Using the word "linejoin" as the filter, copy each matching line from the records.

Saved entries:
--- START ---
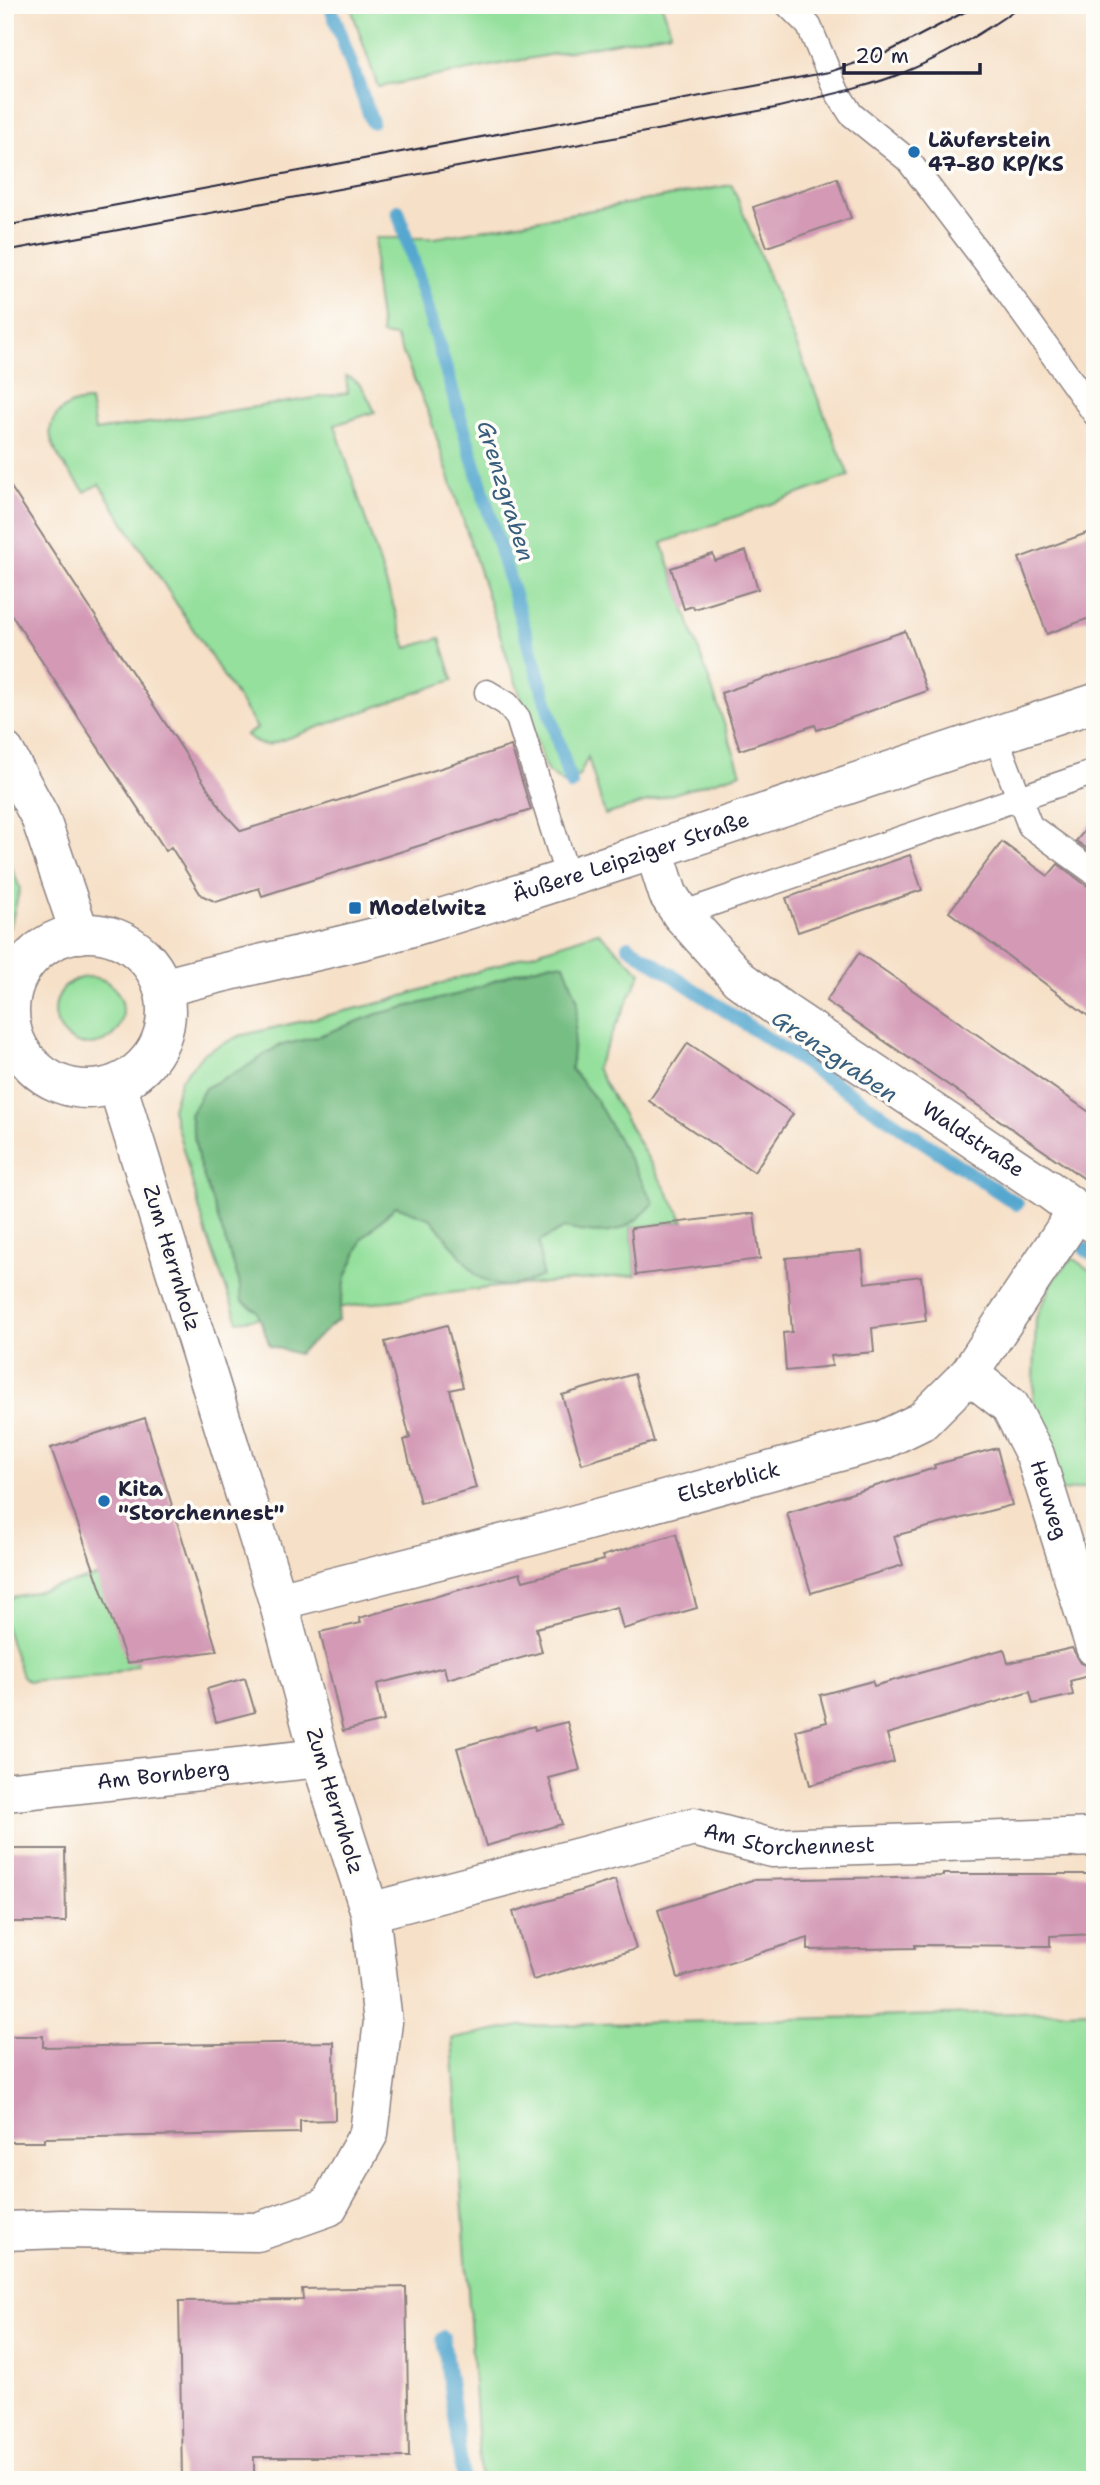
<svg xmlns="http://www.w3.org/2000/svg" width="1100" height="2485" viewBox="0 0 1100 2485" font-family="'Shantell Sans',sans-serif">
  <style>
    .green { fill: #94e09c; stroke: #5b816c; stroke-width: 2 }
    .forest { fill: #77be84; stroke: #4c7060; stroke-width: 2 }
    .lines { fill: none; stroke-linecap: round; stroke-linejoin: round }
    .stream { stroke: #54a7cf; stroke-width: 14 }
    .building { fill: #d399b5 }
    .service-casing { stroke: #8c8181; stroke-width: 27 }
    .minor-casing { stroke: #8c8181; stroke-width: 41 }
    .tertiary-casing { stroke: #8c8181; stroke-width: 41 }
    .service { stroke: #fff; stroke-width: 24 }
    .minor { stroke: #fff; stroke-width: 38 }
    .tertiary { stroke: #fff; stroke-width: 38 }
    .tram { stroke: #22223b; stroke-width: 2 }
    .poi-dot { fill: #1f6fb2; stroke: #fdfcf7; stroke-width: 2.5 }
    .labels { text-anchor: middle; stroke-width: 7; stroke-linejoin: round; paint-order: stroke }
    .poi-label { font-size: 21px; font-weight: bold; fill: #22223b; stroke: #fdfcf7; text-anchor: start }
    .street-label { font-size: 21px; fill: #22223b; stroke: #fdfcf7 }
    .water-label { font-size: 23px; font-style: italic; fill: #385e7e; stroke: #fdfcf7 }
  </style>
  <rect width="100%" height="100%" fill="#fdfcf7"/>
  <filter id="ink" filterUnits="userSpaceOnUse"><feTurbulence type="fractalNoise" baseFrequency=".0143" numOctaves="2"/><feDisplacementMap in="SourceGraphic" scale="14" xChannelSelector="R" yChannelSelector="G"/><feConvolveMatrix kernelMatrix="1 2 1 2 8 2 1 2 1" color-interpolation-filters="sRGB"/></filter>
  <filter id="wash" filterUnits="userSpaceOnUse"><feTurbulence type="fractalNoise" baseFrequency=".00686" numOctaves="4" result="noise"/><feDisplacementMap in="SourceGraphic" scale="28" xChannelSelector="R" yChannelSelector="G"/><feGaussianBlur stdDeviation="1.57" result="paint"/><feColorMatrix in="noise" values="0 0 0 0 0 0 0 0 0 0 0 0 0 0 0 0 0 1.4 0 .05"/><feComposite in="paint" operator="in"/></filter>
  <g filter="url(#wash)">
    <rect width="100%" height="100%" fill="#f6e0c7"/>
    <g class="green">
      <polygon points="350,5 662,5 671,32 378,87"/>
      <polygon points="732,185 849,476 662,543 741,773 605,815 588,757 579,776 563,783 547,771 509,663 429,414 396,337 382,335 374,276 376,238 435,238"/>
      <path d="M346,376C364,382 367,397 375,412L335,425L407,648L440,638L453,680L268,745L259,744L246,735L257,728L99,484L85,492C71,473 37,440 56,416C65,405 76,401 90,401L95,431L348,393Z"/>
      <polygon points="5,852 20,888 11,924 5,934"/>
      <polygon points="598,932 641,973 596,1068 684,1221 631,1228 636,1275 488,1288 238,1321 207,1236 172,1109 181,1079 204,1053 239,1036 388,1001"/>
      <circle cx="89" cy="1011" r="34"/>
      <polygon points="1072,1258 1095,1274 1095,1485 1059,1492 1033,1411 1036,1318 1054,1279"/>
      <polygon points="99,1576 109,1581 138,1665 103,1676 28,1681 22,1676 5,1626 5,1599"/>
      <polygon points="1095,2011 1095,2480 480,2480 452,2039 520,2026"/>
    </g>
    <path class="forest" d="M552,963L564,964L578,1001L571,1069L595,1098L654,1203C624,1236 606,1237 564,1228L539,1242L542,1276C517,1286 501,1293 476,1275L431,1219L396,1206L363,1238L346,1277L338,1320L298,1354L270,1346L257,1311L242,1301L239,1281L199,1163L190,1115L205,1088L246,1067L278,1046L316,1037L377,1014L463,993L514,973Z"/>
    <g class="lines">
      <g class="stream">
        <polyline points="330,5 372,122"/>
        <polyline points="398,211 571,784"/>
        <polyline points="628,946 1017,1204"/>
        <polyline points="1085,1249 1095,1256"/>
        <polyline points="443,2338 463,2480"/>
      </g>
    </g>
    <g id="blocks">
      <g class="building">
        <polygon points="837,178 851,218 767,247 753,207"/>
        <polygon points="5,478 224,813 241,831 511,746 531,810 262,896 259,888 216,902 201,895 171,847 166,851 5,605"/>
        <polygon points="1095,530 1095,616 1047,634 1019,558"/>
        <polygon points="746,551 758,589 694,609 693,606 684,609 671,568 713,554 715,561"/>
        <polygon points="905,631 927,691 817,730 815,725 740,750 721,693"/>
        <polygon points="1095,818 1095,854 1076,841"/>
        <polygon points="1002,842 1048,876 1058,864 1086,885 1095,888 1095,1021 949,912"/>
        <polygon points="910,855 922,890 798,932 786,898"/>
        <polygon points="859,953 1095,1116 1095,1186 826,1001"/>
        <polygon points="688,1043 793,1114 754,1172 649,1101"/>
        <polygon points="754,1213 760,1259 636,1275 631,1228"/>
        <polygon points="862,1251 865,1283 921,1276 926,1321 872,1328 874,1352 831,1356 832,1366 786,1371 783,1333 792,1332 786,1258"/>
        <polygon points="447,1325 463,1387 450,1390 476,1488 420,1503 404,1440 410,1438 385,1342"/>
        <polygon points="634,1374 654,1442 582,1464 562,1395"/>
        <polygon points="145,1418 217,1651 127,1663 51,1448"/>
        <polygon points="997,1448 1012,1505 894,1536 903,1565 811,1593 787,1513 935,1468 934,1465"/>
        <polygon points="676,1534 697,1608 623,1629 617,1607 536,1628 542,1652 447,1679 444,1667 377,1684 384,1721 343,1731 320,1632 361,1623 359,1618 520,1573 523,1581 604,1560 602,1556"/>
        <polygon points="1072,1648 1081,1663 1095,1668 1095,1674 1070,1681 1073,1695 1033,1704 1030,1692 887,1734 894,1762 810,1785 796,1730 827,1722 820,1695 872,1681 874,1686 1004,1649 1008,1663"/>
        <polygon points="245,1678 255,1712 216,1722 207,1689"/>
        <polygon points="567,1722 580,1770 549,1778 562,1824 486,1846 457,1748 534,1726 535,1730"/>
        <polygon points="5,1849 65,1849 66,1922 5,1922"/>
        <polygon points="943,1874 1095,1874 1095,1934 1050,1936 1050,1946 915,1945 915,1948 808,1950 808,1938 678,1978 658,1910 752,1880 943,1876"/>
        <polygon points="615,1880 636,1949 533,1980 513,1912"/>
        <polygon points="5,2036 43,2036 43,2047 334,2042 335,2120 300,2121 300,2133 44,2138 44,2142 5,2142"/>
        <polygon points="406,2287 409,2457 254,2457 254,2480 182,2480 179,2301 303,2300 302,2289"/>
      </g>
    </g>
  </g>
  <g filter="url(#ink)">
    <use href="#blocks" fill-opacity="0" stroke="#8c8181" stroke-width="2"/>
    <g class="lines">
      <g class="service-casing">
        <g id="service">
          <polyline points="788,5 809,26 837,92 851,114 908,160 997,277 1095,414"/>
          <polyline points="487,692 507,704 518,718 568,878"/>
          <polyline points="995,735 1030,826 1095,873"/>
          <polyline points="681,914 1095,772"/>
        </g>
      </g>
      <g class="minor-casing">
        <g id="minor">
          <polyline points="5,752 40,817 80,934"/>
          <path id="s1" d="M654,850L668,894L681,914L739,979L785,1013L1052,1192L1095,1224"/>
          <path id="s2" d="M969,1374L1010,1406L1035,1455L1095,1647"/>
          <path id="s3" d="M278,1601L536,1535L883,1440L922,1421L969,1374L1077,1211"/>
          <path id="s4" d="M5,1792L320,1758"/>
          <path id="s5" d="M370,1912L694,1827L772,1848L1095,1837"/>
          <polyline points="5,2231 62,2229 257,2232 328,2207 369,2133 383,2022 370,1912 320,1758 278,1601 117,1084"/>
        </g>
      </g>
      <g class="tertiary-casing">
        <g id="tertiary">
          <circle cx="88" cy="1011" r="78"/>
          <path id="s6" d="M163,988C246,964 332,951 415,926C643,857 868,776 1095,703"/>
        </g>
      </g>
      <use href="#service" class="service"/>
      <use href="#minor" class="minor"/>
      <use href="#tertiary" class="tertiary"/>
      <g class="tram">
        <polyline points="5,226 829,72 886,53 978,5"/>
        <path d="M5,251L775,108C818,97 864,89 905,72C946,55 987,30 1022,5"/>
      </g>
    </g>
  </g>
  <g class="poi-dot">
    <circle cx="914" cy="152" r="7"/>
    <rect x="348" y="901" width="14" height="14" rx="3.5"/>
    <circle cx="104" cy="1501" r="7"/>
  </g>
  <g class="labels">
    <g class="poi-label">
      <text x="928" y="147">Läuferstein<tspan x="928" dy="24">47-80 KP/KS</tspan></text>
      <text x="369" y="915">Modelwitz</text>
      <text x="118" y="1496">Kita<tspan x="118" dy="24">"Storchennest"</tspan></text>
    </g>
    <g class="street-label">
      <text dy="7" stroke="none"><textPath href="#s6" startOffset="486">Äußere Leipziger Straße</textPath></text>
      <text dy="7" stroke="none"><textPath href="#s1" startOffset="441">Waldstraße</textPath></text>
      <text transform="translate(172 1258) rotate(73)" y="7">Zum Herrnholz</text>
      <text dy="7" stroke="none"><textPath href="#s3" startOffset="466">Elsterblick</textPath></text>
      <text dy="7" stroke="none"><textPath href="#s2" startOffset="154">Heuweg</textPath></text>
      <text dy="7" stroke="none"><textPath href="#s4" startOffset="159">Am Bornberg</textPath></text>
      <text transform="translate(335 1801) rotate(73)" y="7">Zum Herrnholz</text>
      <text dy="7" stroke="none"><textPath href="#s5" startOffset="432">Am Storchennest</textPath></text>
    </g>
    <g class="water-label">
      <text transform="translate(506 491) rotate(73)" y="8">Grenzgraben</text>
      <text transform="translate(835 1056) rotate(34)" y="8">Grenzgraben</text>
    </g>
  </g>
  <rect width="1100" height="2485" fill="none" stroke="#fdfcf7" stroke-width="28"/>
  <path d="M844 63v10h136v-10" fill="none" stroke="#22223b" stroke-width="3.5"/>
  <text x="855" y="63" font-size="21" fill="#22223b" stroke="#fdfcf7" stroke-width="5" paint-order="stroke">20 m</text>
</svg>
--- END ---
Task answer »
    .lines { fill: none; stroke-linecap: round; stroke-linejoin: round }
    .labels { text-anchor: middle; stroke-width: 7; stroke-linejoin: round; paint-order: stroke }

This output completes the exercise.